I don't understand all the complexities of what is at stake with the proposed reforms, but, in a way, I think both Pécresse and her antagonists are correct, that is, if the reforms are voted in place, the resulting French university system  will be a mix of some of the benefits claimed by Pécresse with some of the alleged future  problems the Left is railing against.

The academic left is not the only one to oppose Pecresse's reforms. All the academics are against it, including the moderately conservative associations.

In short, the idea is to run universities like corporate business. The administrators will get full powers on the careers of teachers, the same way executives rule the careers of petty employees. In other words, the decree reverses the hierarchy between administrators and faculty. 

So, actually, academic freedom is at stake here. If your field isn't trendy, if you don't entertain your students cowardly enough, if your studies are against the doxa, if you don't make the big bucks, you can be easily and directly punished by admins.

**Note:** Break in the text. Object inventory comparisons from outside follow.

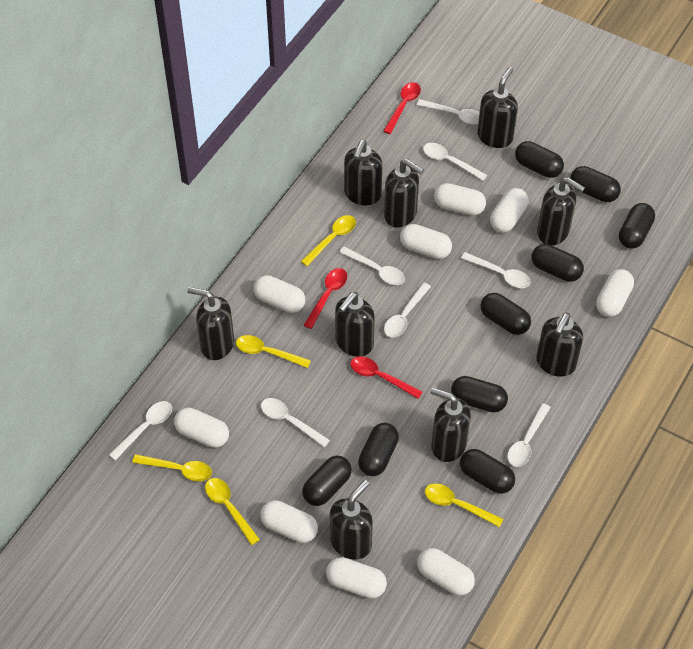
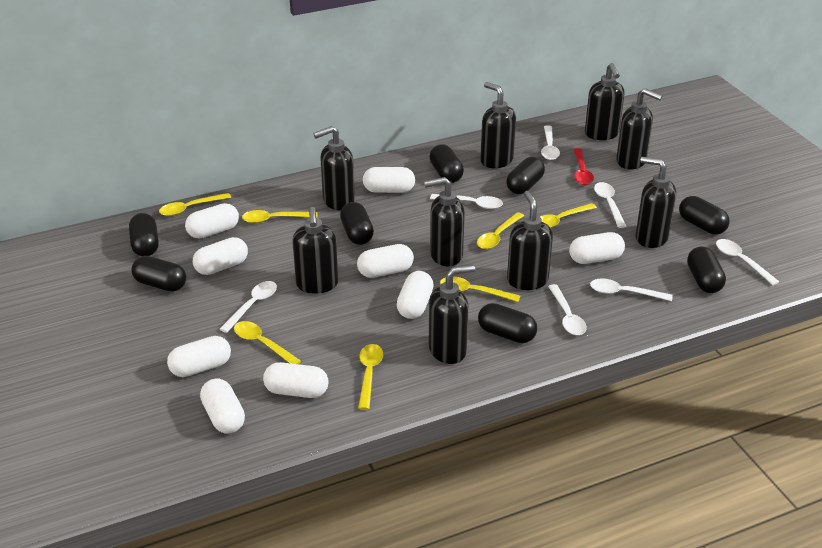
black capsule: 9 -> 8
red spoon: 3 -> 1
white spoon: 8 -> 7
yellow spoon: 5 -> 7

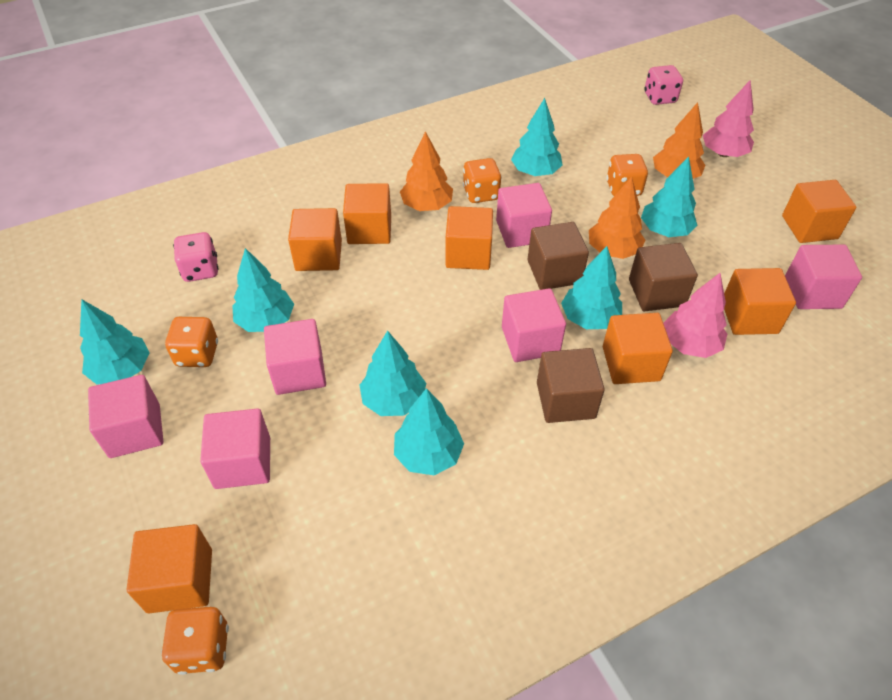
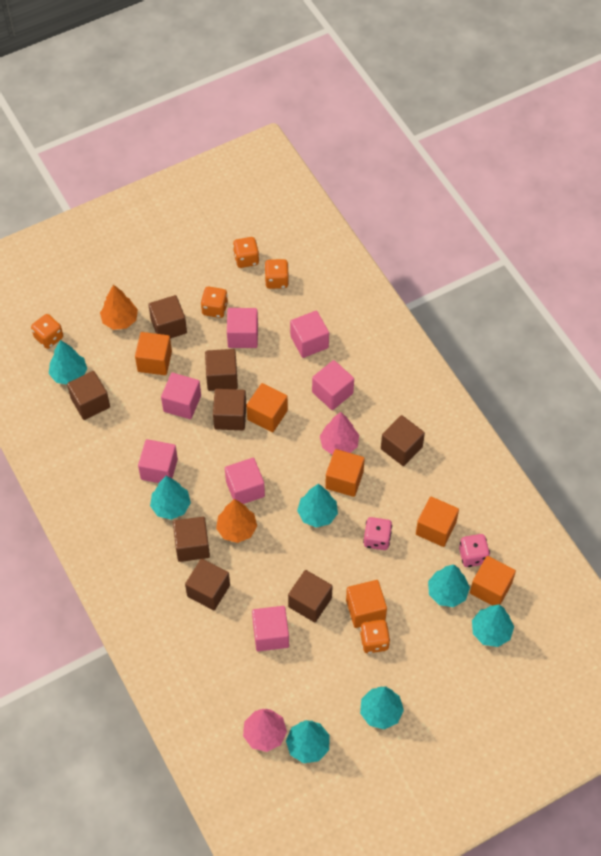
brown cube: 3 -> 8
orange cube: 7 -> 6
orange dice: 4 -> 5
orange tree: 3 -> 2
pink cube: 6 -> 7

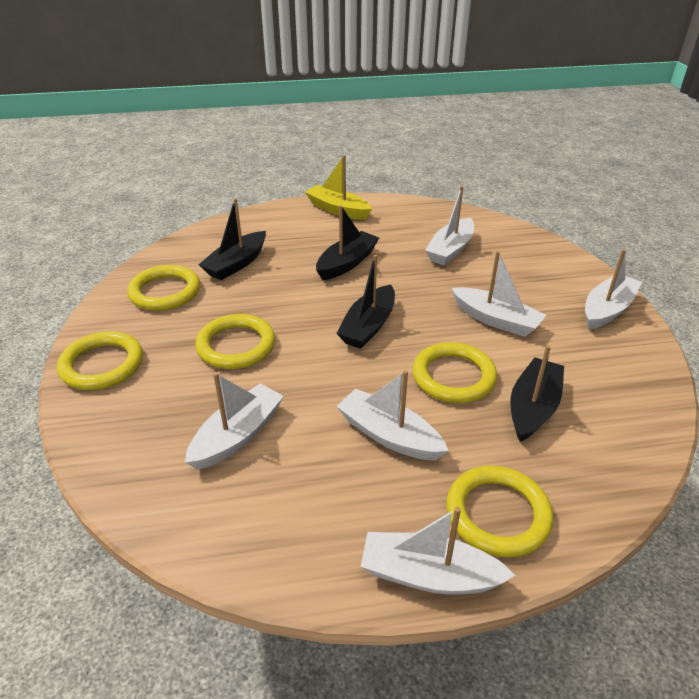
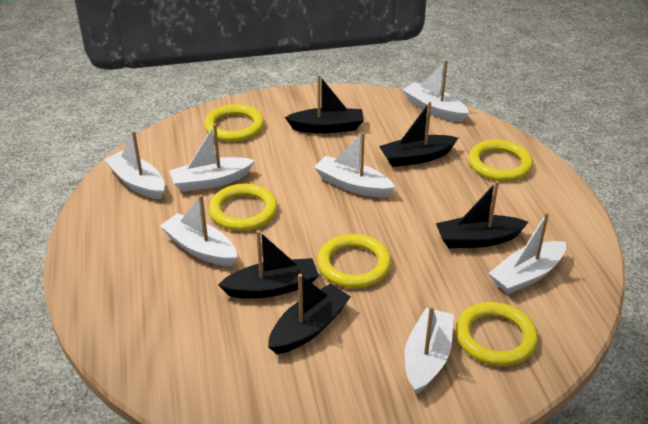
black boat: 4 -> 5
white boat: 6 -> 7
yellow boat: 1 -> 0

It means all confidential fields will probably disappear.

- You're studying hittite ? Too bad. Not trendy. Few students. No corporate contracts. You're fired.
- You're studying video games ? Kewl ! Students love it ! And the industry is pouring some cash, too ! You're promoted !

The evaluation system will also use standardised tests to measure the research output. French scholars hate that kind of Taylorism. It means crappy researchers who publish hundreds of worthless articles and attend ORT-like conferences will get bonus ; while someone who spends 4 years writing a groundbreaking monograph will be considered as unproductive (*).

Researchers aren't against evaluation, but you can't standardize the job of a philosopher the same way you can standardize the job of corporate workers (**). Try to evaluate Yves Bonnefoy essays on poetry by using corporate standards, for example. Just try, for fun.

(And I point out that "admins" in France are representants of the Ministery. It means left wing scholars will risk trouble under a conservative government, and the opposite if government changes).

This measures are one more step toward corporate academia. Universities will have to sell cheap knowledge the same way Wal-Mart sells cheap goods.

(Sorry for typos. No time to check.)

---------------
(*) For example, Laurent Lafforgue is one of the most brilliant scientists on earth today. But he refuses the system of scientific publications.
http://www.ihes.fr/~lafforgue/textes/pourlascience.pdf
According to the new rules, he would be punished, if not fired.
 
(**) That doesn't mean I endorse the standardisation of corporate work. Taylorism sucks. However, Taylorism at university not only sucks, but is also ludicrously meaningless.